Authorities in Guiyang, population 6 million, ordered a partial lockdown this week after detecting several hundred cases in recent days. In Shanghai, where one asymptomatic infection was announced Tuesday, officials imposed a one-week lockdown on a hotel where the patient had stayed and urged all residents not to leave the city during a public holiday this weekend.
Because of the high political stakes, local governments are likely to err on the side of overreaction to contain outbreaks, said Chen Xi, an associate professor of public health at Yale University. Scores of city officials have been fired or otherwise punished after cases emerged in their jurisdictions. The party meeting on Oct. 16 is adding to the pressure on officials.
“Given the sensitive timing before the party congress, local governments are afraid of making any mistakes, making the central government’s policies unnecessarily more stringent,” Chen said.
China’s pursuit of zero COVID has often been single-minded, overriding all other concerns. Hospitals trying to avoid the risk of infection have turned away patients in dire need of care. Enforcers of lockdowns have barged into people’s homes or killed pets left behind by quarantined owners.
When a 6.8-magnitude earthquake struck Luding County in Sichuan province Monday, residents in the locked-down city of Chengdu, the provincial capital, were blocked from leaving their homes even as buildings shook, according to widely circulated posts on social media.
After a public outcry, Chengdu health officials clarified that physical safety was the top priority in the case of natural disasters.
The challenge for China is that its own policies have made it harder to ease restrictions. While other countries prioritized vaccinating the elderly, China made older residents among the last to be eligible, citing concerns about side effects. And it never introduced vaccine passes, perhaps sensitive to public skepticism of its own vaccines.
In late July, about 67% of people age 60 and older had received a third shot, compared to 72% of the entire population. Medical experts have warned that an uncontrolled outbreak could lead to high numbers of deaths among the elderly, as occurred during a wave this spring in Hong Kong, which also suffered from low vaccination rates.
But those considerations are entangled with politics, too. China has refused to approve Western mRNA vaccines, though it has struggled to produce its own; its homegrown, inactivated vaccines have proved less clinically effective.
Cai Xia, a retired professor at the Communist Party’s top academy, attributed China’s inflexible approach to Xi’s desire for total control. In an essay published today in Foreign Affairs, Cai, who now lives in the United States, said Xi had overruled health experts throughout the pandemic.
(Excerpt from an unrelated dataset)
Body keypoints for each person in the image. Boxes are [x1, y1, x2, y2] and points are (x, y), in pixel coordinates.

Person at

“A leader more open to influence or subject to greater checks would not likely have implemented such a draconian policy, or at least would have corrected course once its costs and unpopularity became evident,” she wrote, in reference to this spring’s lockdown in Shanghai, which led many residents to report shortages of food and medical care. “But for Xi, backtracking would have been an unthinkable admission of error.”
There may come a point at which the economic consequences of zero COVID force Beijing to consider a reset.
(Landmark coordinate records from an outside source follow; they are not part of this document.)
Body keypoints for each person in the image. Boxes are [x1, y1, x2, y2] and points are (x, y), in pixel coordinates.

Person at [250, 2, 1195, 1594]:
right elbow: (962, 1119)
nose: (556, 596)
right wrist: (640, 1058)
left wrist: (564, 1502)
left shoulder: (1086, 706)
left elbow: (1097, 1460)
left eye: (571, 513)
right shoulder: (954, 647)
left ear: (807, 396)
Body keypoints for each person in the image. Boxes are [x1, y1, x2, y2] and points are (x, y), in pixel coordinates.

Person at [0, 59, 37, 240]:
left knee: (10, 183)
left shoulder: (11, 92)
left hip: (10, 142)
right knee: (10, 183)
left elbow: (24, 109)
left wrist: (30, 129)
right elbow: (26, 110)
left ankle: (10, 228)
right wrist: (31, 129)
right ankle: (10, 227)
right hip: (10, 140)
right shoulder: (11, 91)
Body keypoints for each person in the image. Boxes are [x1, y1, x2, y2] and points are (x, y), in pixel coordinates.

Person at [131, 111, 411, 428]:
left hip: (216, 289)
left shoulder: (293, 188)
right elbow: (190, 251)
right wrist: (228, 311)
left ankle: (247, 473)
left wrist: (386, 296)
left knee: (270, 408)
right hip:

Youth unemployment has reached a record 20%, according to official statistics in August. The nearly three dozen Chinese cities under some form of lockdown represent one-third of China’s entire economic output, according to Hao Hong, the chief economist and a partner at Grow Investment Management in Hong Kong.
Survival is top of mind for business owners like Lu Wei, 50, who runs a restaurant in Daqing, in northeastern China. She and her husband have been sealed at home for three weeks, and she worries about how she will pay rent. She is relying on the government for deliveries of fresh vegetables and drawing from her store of pickled vegetables when they don’t arrive.
But Lu said she was used to measures such as daily testing and believed they could keep her safe. She said she did not have any specific changes she would like to see to COVID policies, other than perhaps the flexibility to order online food deliveries.
“I just hope we can achieve zero as soon as possible,” she said.